» EXERCISE GOAL
Rewrite every line of the records below as a JSON list of strings, one string per line, skipping any blank lines.

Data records

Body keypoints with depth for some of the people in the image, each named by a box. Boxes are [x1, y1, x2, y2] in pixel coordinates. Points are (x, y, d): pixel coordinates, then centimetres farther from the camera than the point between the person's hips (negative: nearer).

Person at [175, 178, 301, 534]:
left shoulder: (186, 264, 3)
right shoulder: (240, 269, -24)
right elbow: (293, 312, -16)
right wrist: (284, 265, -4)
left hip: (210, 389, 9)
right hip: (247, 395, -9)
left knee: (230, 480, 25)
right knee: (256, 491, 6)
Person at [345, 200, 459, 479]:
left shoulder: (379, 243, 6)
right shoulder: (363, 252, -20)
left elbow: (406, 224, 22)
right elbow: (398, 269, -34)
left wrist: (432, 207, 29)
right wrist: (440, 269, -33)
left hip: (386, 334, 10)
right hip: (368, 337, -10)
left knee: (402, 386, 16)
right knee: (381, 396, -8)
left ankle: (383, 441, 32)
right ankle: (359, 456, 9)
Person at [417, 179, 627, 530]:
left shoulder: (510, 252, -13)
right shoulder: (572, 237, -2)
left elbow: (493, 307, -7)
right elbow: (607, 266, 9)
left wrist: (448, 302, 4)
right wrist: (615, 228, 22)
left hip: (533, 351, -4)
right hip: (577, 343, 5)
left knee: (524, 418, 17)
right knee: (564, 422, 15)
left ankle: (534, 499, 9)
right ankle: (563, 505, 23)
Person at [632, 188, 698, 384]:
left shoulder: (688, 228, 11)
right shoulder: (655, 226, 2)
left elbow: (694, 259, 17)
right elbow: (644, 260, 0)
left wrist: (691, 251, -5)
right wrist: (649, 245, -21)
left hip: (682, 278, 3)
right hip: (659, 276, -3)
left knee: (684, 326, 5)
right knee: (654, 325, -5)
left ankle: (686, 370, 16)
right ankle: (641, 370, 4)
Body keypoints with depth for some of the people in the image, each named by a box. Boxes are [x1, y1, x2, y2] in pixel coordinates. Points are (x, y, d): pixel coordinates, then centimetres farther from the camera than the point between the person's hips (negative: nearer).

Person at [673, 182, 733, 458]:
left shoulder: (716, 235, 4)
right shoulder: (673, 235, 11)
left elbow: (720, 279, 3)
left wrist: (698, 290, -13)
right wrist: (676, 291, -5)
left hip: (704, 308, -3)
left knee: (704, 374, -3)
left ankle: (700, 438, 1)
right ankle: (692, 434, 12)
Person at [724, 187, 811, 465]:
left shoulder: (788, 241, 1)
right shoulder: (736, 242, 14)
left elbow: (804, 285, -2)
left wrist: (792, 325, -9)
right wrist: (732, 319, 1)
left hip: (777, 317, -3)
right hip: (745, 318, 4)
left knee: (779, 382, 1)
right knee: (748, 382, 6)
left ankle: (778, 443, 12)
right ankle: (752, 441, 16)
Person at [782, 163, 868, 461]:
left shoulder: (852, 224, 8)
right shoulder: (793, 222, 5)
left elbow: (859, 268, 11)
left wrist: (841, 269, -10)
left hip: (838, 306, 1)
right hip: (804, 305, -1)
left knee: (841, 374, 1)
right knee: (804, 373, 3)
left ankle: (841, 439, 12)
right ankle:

» OUTPUT OF THE EXERCISE
[
  "Body keypoints with depth for some of the people in the image, each named by a box. Boxes are [x1, y1, x2, y2] in pixel coordinates. Points are (x, y, d): pixel coordinates, then centimetres farther from the camera than the point between the person's hips (negative: nearer).",
  "Person at [175, 178, 301, 534]:",
  "left shoulder: (186, 264, 3)",
  "right shoulder: (240, 269, -24)",
  "right elbow: (293, 312, -16)",
  "right wrist: (284, 265, -4)",
  "left hip: (210, 389, 9)",
  "right hip: (247, 395, -9)",
  "left knee: (230, 480, 25)",
  "right knee: (256, 491, 6)",
  "Person at [345, 200, 459, 479]:",
  "left shoulder: (379, 243, 6)",
  "right shoulder: (363, 252, -20)",
  "left elbow: (406, 224, 22)",
  "right elbow: (398, 269, -34)",
  "left wrist: (432, 207, 29)",
  "right wrist: (440, 269, -33)",
  "left hip: (386, 334, 10)",
  "right hip: (368, 337, -10)",
  "left knee: (402, 386, 16)",
  "right knee: (381, 396, -8)",
  "left ankle: (383, 441, 32)",
  "right ankle: (359, 456, 9)",
  "Person at [417, 179, 627, 530]:",
  "left shoulder: (510, 252, -13)",
  "right shoulder: (572, 237, -2)",
  "left elbow: (493, 307, -7)",
  "right elbow: (607, 266, 9)",
  "left wrist: (448, 302, 4)",
  "right wrist: (615, 228, 22)",
  "left hip: (533, 351, -4)",
  "right hip: (577, 343, 5)",
  "left knee: (524, 418, 17)",
  "right knee: (564, 422, 15)",
  "left ankle: (534, 499, 9)",
  "right ankle: (563, 505, 23)",
  "Person at [632, 188, 698, 384]:",
  "left shoulder: (688, 228, 11)",
  "right shoulder: (655, 226, 2)",
  "left elbow: (694, 259, 17)",
  "right elbow: (644, 260, 0)",
  "left wrist: (691, 251, -5)",
  "right wrist: (649, 245, -21)",
  "left hip: (682, 278, 3)",
  "right hip: (659, 276, -3)",
  "left knee: (684, 326, 5)",
  "right knee: (654, 325, -5)",
  "left ankle: (686, 370, 16)",
  "right ankle: (641, 370, 4)",
  "Body keypoints with depth for some of the people in the image, each named by a box. Boxes are [x1, y1, x2, y2] in pixel coordinates. Points are (x, y, d): pixel coordinates, then centimetres farther from the camera than the point between the person's hips (negative: nearer).",
  "Person at [673, 182, 733, 458]:",
  "left shoulder: (716, 235, 4)",
  "right shoulder: (673, 235, 11)",
  "left elbow: (720, 279, 3)",
  "left wrist: (698, 290, -13)",
  "right wrist: (676, 291, -5)",
  "left hip: (704, 308, -3)",
  "left knee: (704, 374, -3)",
  "left ankle: (700, 438, 1)",
  "right ankle: (692, 434, 12)",
  "Person at [724, 187, 811, 465]:",
  "left shoulder: (788, 241, 1)",
  "right shoulder: (736, 242, 14)",
  "left elbow: (804, 285, -2)",
  "left wrist: (792, 325, -9)",
  "right wrist: (732, 319, 1)",
  "left hip: (777, 317, -3)",
  "right hip: (745, 318, 4)",
  "left knee: (779, 382, 1)",
  "right knee: (748, 382, 6)",
  "left ankle: (778, 443, 12)",
  "right ankle: (752, 441, 16)",
  "Person at [782, 163, 868, 461]:",
  "left shoulder: (852, 224, 8)",
  "right shoulder: (793, 222, 5)",
  "left elbow: (859, 268, 11)",
  "left wrist: (841, 269, -10)",
  "left hip: (838, 306, 1)",
  "right hip: (804, 305, -1)",
  "left knee: (841, 374, 1)",
  "right knee: (804, 373, 3)",
  "left ankle: (841, 439, 12)",
  "right ankle:"
]